Monero’s prominence amongst hackers is beginning to grow, as new reports suggest that cryptojacking efforts with the asset have been on the upsurge. ZDNet reported yesterday that a group of hackers targeted thousands of enterprise computers to mine the privacy-focused digital asset.
Over 1,000 Networks Infected Already
Citing a report from cybersecurity firm Red Canary, ZDNet reported that Blue Mockingbird, a notable hacking group, has been pushing malware across thousands of enterprise systems. The hackers are reportedly targeting public-facing servers that run ASP.NET apps and use the Telerik as a crucial part of their user interface.
The report explained that they’ve been able to find the CVE-2019-18935 vulnerability – a remote code execution flaw that allows them to plant web shells on victim servers. Once they gain access to the servers, they install XMRRig, a popular Monero mining application.
They also look for servers that are connected to the internal frameworks of their parent companies. If they find any, they can try pushing the malware on to all computers connected to the network and maximize mining capabilities.
“This threat, in particular, has affected a very small percentage of the organizations whose endpoints we monitor. However, we observed roughly 1,000 infections within those organizations, and over a short amount of time,” the cybersecurity firm said.
Monero is continuing to grow more popular amongst crypto and cybercriminals. With Bitcoin going more mainstream and losing its anonymity, Monero has provided a stable alternative. It’s a large-cap cryptocurrency on all rights, and it gives a higher degree of privacy than the top digital asset.
Since most exchanges provide easy Monero-to-Bitcoin conversions, hackers have shown a higher proclivity for the former.
European Universities Are Also at High Risk
Earlier this month, ZDNet also reported about the emergence of a string of supercomputer hacks, all with the purpose of mining Monero. The incidents reportedly happened across yGermans, Switzerland, and the United Kingdom. However, the news source also reported on an attack in a Spanish high-performance computer center.
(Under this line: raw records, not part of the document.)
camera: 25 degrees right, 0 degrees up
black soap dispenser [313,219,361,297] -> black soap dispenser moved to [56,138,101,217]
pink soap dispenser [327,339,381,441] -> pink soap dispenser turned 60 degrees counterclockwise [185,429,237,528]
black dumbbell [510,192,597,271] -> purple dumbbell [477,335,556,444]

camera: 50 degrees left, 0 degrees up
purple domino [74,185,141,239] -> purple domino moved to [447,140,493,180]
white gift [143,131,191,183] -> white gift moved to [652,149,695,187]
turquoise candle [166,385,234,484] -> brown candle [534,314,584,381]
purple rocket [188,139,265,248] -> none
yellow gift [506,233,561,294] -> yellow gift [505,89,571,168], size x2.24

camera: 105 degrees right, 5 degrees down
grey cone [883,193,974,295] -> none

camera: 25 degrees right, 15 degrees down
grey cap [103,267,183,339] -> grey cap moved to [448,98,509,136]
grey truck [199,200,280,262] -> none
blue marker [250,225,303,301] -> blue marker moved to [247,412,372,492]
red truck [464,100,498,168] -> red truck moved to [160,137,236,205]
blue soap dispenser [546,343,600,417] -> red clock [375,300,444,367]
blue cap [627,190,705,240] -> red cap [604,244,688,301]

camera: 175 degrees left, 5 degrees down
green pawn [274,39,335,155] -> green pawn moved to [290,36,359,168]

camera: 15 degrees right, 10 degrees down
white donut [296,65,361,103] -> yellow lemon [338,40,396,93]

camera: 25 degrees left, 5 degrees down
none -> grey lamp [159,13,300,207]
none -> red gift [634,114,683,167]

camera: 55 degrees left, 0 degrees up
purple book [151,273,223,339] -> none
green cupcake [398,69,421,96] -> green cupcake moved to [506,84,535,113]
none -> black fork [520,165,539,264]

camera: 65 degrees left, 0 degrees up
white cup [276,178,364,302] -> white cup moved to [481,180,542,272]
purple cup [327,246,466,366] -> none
ZDNet confirmed that most of the attacks appeared to be centralized around universities and learning institutions. Some of the malware samples found were eventually taken to the Computer Security Incident Response Team, a pan-European supercomputer research association, as well as Cado Security – an American cybersecurity firm.
The latter explained that the hackers appeared to have stolen some SSH credentials belonging to university members in Poland, China, and Canada. Armed with these credentials, they were able to access supercomputer clusters and plant the malware.
“Once attackers gained access to a supercomputing node, they appear to have used an exploit for the CVE-2019-15666 vulnerability to gain root access and then deployed an application that mined the Monero cryptocurrency.” With security threats on the rise and hackers showing an affinity for Monero, it’s truly anyone’s guess how long this trial will go.